You are talking about the probability of a single point event, which is also always 0 on that same sigma algebra.

The OP point is not completely trivial because the event contains an infinite (but countably) number of elements. It is fairly easy to understand though since by its very definition, the P[{X in Q}] = sum P[{x}] taken over every rational number (since Q is countable), and each P[{x}] is 0.

A deeper statement is that there exists uncountable sets of probability 0.

The paradox is that, after picking a random number, you have just done a thing which has probability zero. Doing a thing that has zero probability shouldn't be possible. Ever.
You can't pick a random real number between 0 and 1. Heck, almost all reals between 0 and 1 can't ever be constructed let alone picked.
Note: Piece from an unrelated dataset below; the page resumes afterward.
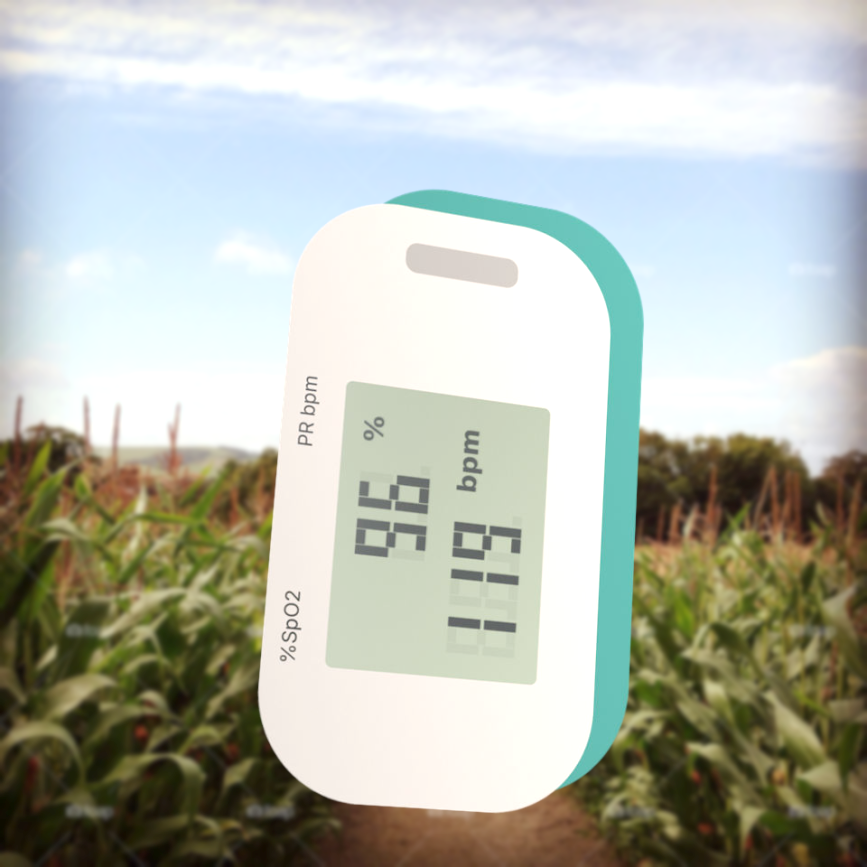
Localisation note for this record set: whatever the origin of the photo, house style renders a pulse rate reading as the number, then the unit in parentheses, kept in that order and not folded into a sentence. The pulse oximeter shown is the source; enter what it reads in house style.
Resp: 119 (bpm)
The here is the non-constructive nature of the real numbers. That is not to say the reals are useless, but they are not much more than a formalism. It's rather useful though because it's hard to get numbers like pi or e. Its really nice that any real interval is compact, but that too is hard to replicate.

You can certainly pick a random real number from the unit interval.
Really? Go on, then, pick one and tell us what it is (or at least tell us what your procedure was).
One example in a finite space and time setting would be selecting a random point on the ground. Say by dropping a ball there or something. The exact coordinates it lands is a random real number. But the probability that it landed on those exact coordinates is exactly 0, hence a paradox.
Non-countable sets defy intuition on several ways. The silver lining is that we don't have any evidence a non-countable thing exist on the real world.
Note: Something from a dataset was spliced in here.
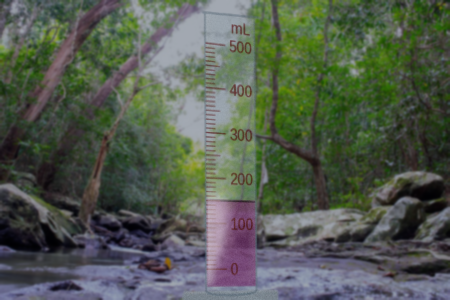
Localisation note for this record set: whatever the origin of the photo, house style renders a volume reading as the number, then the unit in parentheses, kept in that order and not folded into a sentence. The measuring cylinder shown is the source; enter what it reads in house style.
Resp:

I don't think anybody even has a procedure for gathering that kind of evidence.

No. Rational number are countable, but have the same property of zero probability for an item in a uniform distribution.
Why the downvotes? I think he is correct; and if someone think he is not, please elaborate
Yes, no reason for the downvotes.

Infinities are problematic too.

It is possible! Actually I remember​ pointing out a similar concern in my probability class back in the day. The teacher's answer: that is precisely the difference between probablity and possibility :)
I would argue that the distribution you used to pick a random number was not uniform. Not all the real number were equaliy likely to be picked by you. Hence the probability for some numbers was > 0.
Is it probability actually zero, or just infinitely close to zero?
If it's a random real then the probability is zero. If it's an arbitrarily close approximation to a random real then the probability is arbitrarily close to zero.
How can the sum of infinitely many zero probabilities be 1? I can understand how the sum of infinitely many infinitely close to zero values can be 1, but not infinitely many exactly zero values
There's no such thing as a "sum of infinitely many" anything. What we are talking about is the limit of an infinite series, which behaves nothing at all like a sum.
Those are the same thing. You're just calling them by different names.